▶ _What to do_
An image-free reproduction of the data below is needed: print it exactly.

▶ _Data block_
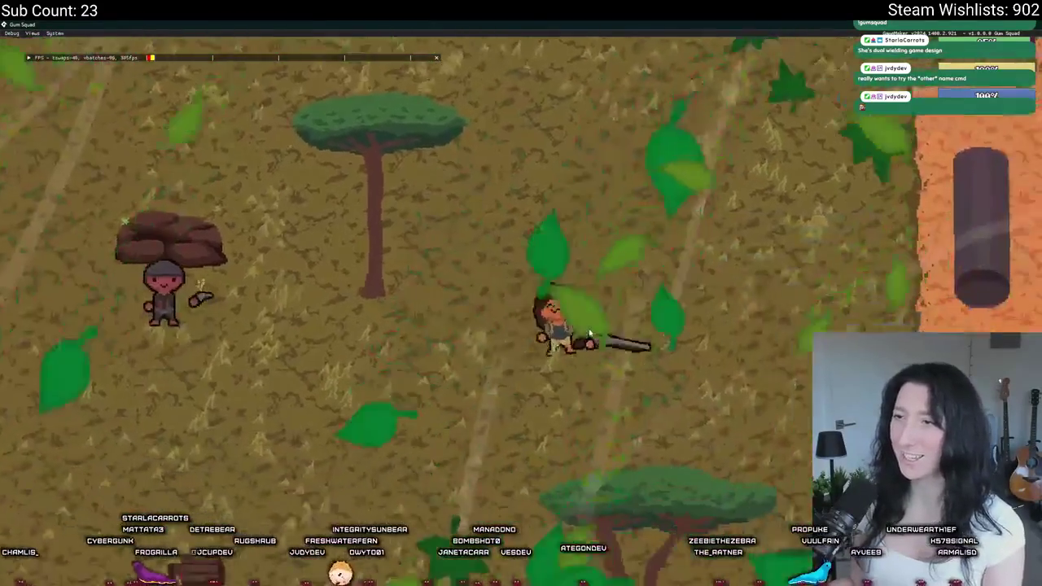
pyautogui.press('a')
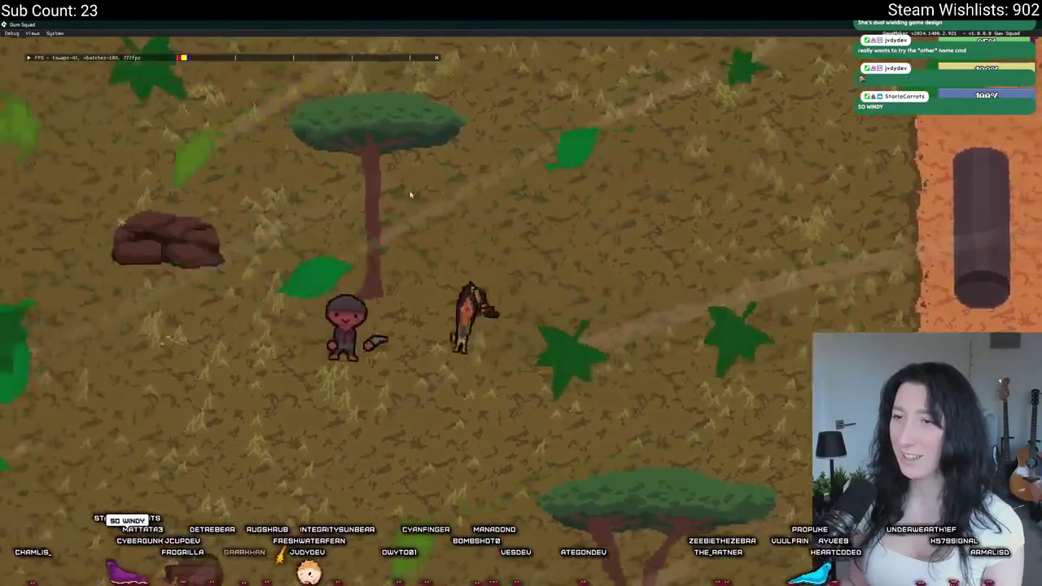
pyautogui.press('w')
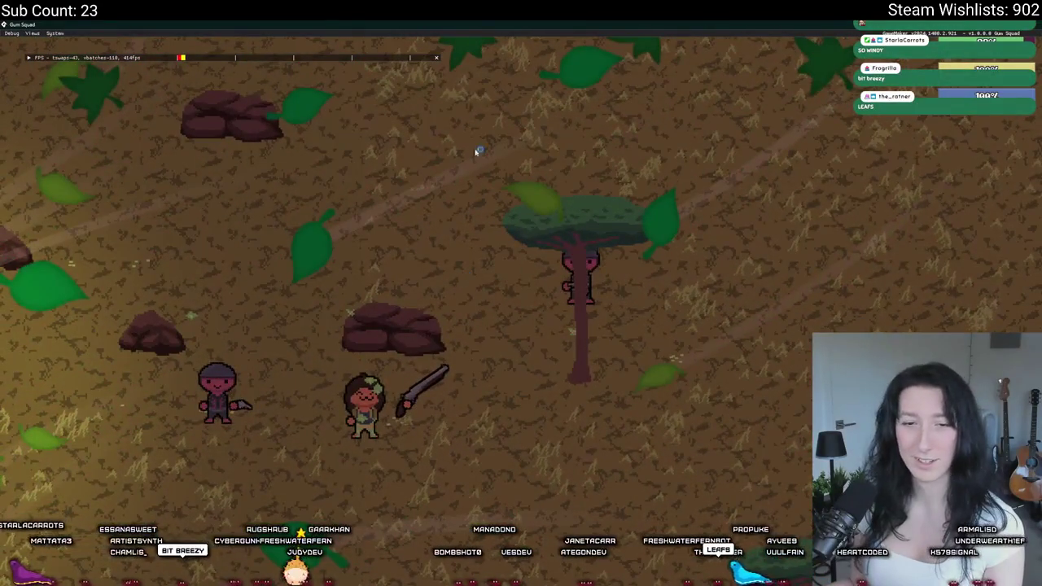
pyautogui.press('Escape')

▶ _Solution to the exercise_
pyautogui.press('a')
pyautogui.press('w')
pyautogui.press('Escape')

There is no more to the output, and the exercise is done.